The interlaced scan does every other line on one frame then goes back and does the opposite set of lines on the next, progressive starts at pixel lines 1 and goes through to the last pixel line before going back to the beginning. The difference is the amount of information being generated by the TV each frame, a progressive frame rate is a much larger amount of data. Which is why, when the broadcasters went from analog to digital, they used the i technology of the day. P technology gobbles up more bandwidth than i, and 1080 uses more bandwidth than 720, and 720 uses more than 480, and analog was already a bandwidth hog, so they went i, relying on the user's home TV's ability to progressively up-scale. However, eventually the more commercialized use of fiber optics and native HD and digitally converted video to blu-ray media, and native 2K and eventual 4k (and even 8k and beyond) big-screen Ultra HD TV's is changing the world. But the profit motivated U.S. broadcasters, and TV and ISP's, are lagging far behind as the cost of fully upgrading to P and HD (and beyond) would cost them more than the mandated effort to switch from analog to digital technology. And ISP and TV providers charge way too much as is.

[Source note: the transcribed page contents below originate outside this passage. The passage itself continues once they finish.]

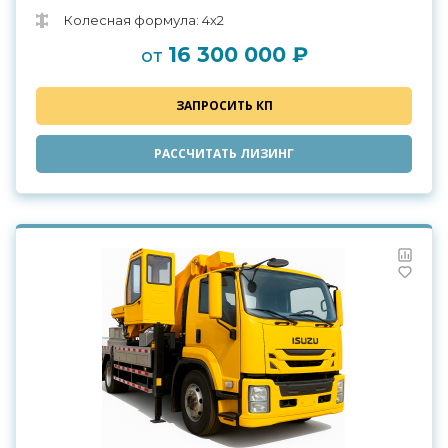
Колесная формула: 4х2
16 300 000 ₽
от
ЗАПРОСИТЬ КП
РАССЧИТАТЬ ЛИЗИНГ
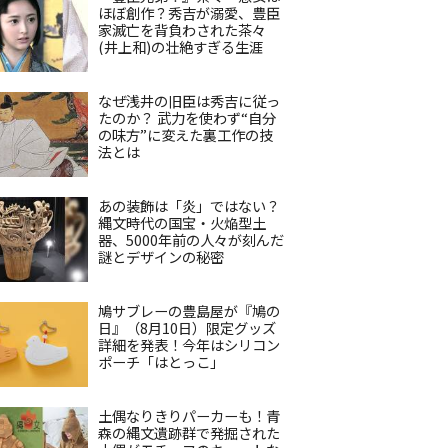
ほぼ創作？秀吉が溺愛、豊臣
家滅亡を背負わされた茶々
(井上和)の壮絶すぎる生涯
なぜ浅井の旧臣は秀吉に従っ
たのか？ 武力を使わず“自分
の味方”に変えた裏工作の技
法とは
あの装飾は「炎」ではない？
縄文時代の国宝・火焔型土
器、5000年前の人々が刻んだ
謎とデザインの秘密
鳩サブレーの豊島屋が『鳩の
日』（8月10日）限定グッズ
詳細を発表！今年はシリコン
ポーチ「はとっこ」
土偶なりきりパーカーも！青
森の縄文遺跡群で発掘された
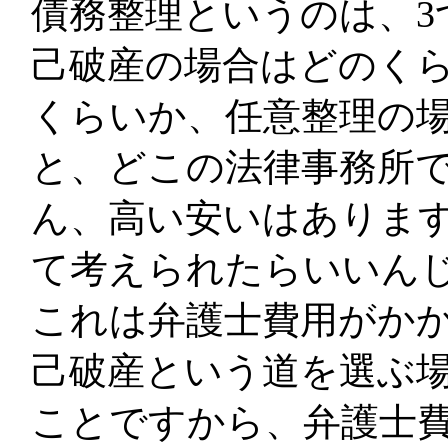
債務整理というのは、3
己破産の場合はどのく
くらいか、任意整理の
と、どこの法律事務所
ん、高い安いはありま
て考えられたらいいん
これは弁護士費用がか
己破産という道を選ぶ
ことですから、弁護士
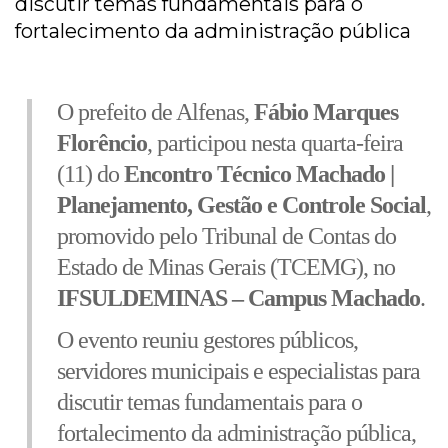
discutir temas fundamentais para o
fortalecimento da administração pública
O prefeito de Alfenas,
Fábio Marques
Florêncio
, participou nesta quarta-feira
(11) do
Encontro Técnico Machado |
Planejamento, Gestão e Controle Social
,
promovido pelo Tribunal de Contas do
Estado de Minas Gerais (TCEMG), no
IFSULDEMINAS – Campus Machado
.
O evento reuniu gestores públicos,
servidores municipais e especialistas para
discutir temas fundamentais para o
fortalecimento da administração pública,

720p is still considered the low-end of HD, and can be displayed as a 1080i. And 720p uses much less bandwidth and is cheaper than 1080p. And when the "standards" were set, 720p was the most common of the progressive TVs because it was 25-35% cheaper than the 1080p counterparts at that time.
Even with today's de-interlacing hardware, interlaced modes can cause motion blur at times (very noticeable during fast action or sporting events), esp. in the cases of dropped frames and when the viewer is sitting very close to the TV.
However when sitting at an appropriate distance and esp. with 30" and smaller TV's there is there is generally no noticeable difference in appearance for 1080p and 720p other than covered resolution. It really only pays to go 1080p and 2k and 4k and beyond with the larger and larger TV screens, and only then if the broadcast or video itself is native to those much higher resolutions. But as of today, with most stations still broadcasting SD 480i, and some HD at 720p, the only way to appreciate all that pixel power is by watching a native 1080p (or higher) HD DVD or Blu-ray.
Some streaming services (i.e. PBS, Netflix, and YouTube, etc.) have offerings of 1080p HD, but your ISP account and home equipment must also be capable of handling the greater data. And all that data gobbles up GB quickly and costs more money...
So many variables. And TCM is still being broadcast in native 480i (at present).

I apologize for all this (perhaps unnecessary) rambling, but the main point I think that I am trying to make is that if you have a true HD channel and the equipment to appreciate it fine. But if you can watch TCM on a SD channel, with no pixilation, judder, or freezing, then I suggest that is the way to go.
Forget the TCM HD channel 256, and save your HD viewing for something that is native HD to begin with (which TCM is not, and not likely to ever completely be. At least not yet, anyway, as that would require the digital HD conversion of all of those old native SD classics that we have grown to love and appreciate.)